Menariknya, penggunaan busana adat perkawinan Singkil memiliki aturan adat yang khas. Sebelum dikenakan dalam prosesi pernikahan, keluarga calon pengantin harus melalui tahapan meminjam adat saat masa pertunangan.
Tradisi ini menunjukkan bahwa busana adat tidak dipandang sebagai milik individu, melainkan bagian dari warisan budaya bersama yang harus dihormati dan dijaga keberlangsungannya.
Dalam prosesi adat, busana tersebut dikenakan pada berbagai tahapan penting seperti acara menaikkan pengantin, mekharak, hingga prosesi mendudukkan pengantin. Setiap tahapan memiliki makna tersendiri dan menjadi bagian dari rangkaian adat yang memperkuat nilai kebersamaan dalam masyarakat.

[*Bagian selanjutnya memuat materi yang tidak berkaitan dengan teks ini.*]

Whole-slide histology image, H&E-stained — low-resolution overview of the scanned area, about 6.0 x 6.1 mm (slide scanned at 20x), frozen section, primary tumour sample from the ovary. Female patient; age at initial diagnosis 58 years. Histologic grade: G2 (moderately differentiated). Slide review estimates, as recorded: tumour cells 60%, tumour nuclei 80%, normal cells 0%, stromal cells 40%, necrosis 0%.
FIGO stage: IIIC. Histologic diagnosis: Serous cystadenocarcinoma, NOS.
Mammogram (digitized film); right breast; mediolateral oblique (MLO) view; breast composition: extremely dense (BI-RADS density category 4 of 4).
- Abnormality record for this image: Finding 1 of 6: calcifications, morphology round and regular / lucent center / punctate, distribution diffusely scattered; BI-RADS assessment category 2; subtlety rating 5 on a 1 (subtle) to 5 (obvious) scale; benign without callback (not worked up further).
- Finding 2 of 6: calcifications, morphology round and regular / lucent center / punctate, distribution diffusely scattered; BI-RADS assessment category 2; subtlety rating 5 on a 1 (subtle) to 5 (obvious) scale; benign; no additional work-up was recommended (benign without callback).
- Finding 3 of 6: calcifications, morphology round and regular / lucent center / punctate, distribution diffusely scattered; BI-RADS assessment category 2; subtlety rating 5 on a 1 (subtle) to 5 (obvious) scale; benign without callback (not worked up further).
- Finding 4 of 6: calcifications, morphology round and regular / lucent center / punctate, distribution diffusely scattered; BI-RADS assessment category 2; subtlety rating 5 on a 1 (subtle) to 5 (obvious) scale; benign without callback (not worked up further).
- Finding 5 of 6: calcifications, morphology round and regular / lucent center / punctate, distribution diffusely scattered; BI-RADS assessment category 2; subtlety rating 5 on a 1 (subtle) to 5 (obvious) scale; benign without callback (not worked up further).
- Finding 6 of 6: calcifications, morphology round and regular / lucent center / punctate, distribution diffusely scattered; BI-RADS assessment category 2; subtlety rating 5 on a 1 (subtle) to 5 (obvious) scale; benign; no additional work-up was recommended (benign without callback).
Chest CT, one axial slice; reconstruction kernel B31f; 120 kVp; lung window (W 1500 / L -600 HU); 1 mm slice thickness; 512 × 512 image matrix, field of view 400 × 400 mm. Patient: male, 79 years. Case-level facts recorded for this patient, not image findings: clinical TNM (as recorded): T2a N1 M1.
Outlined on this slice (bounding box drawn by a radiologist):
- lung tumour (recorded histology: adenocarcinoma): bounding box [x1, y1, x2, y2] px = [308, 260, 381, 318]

Kini, busana adat Aceh Singkil tidak hanya tampil dalam pesta pernikahan. Berbagai acara budaya, festival daerah, penyambutan tamu penting, hingga kegiatan promosi pariwisata turut menghadirkan keindahan busana tradisional ini sebagai representasi identitas daerah.
Hal tersebut menjadikan busana adat Singkil bukan hanya sebagai warisan budaya, tetapi juga aset pariwisata yang memperkaya daya tarik Kabupaten Aceh Singkil di mata wisatawan.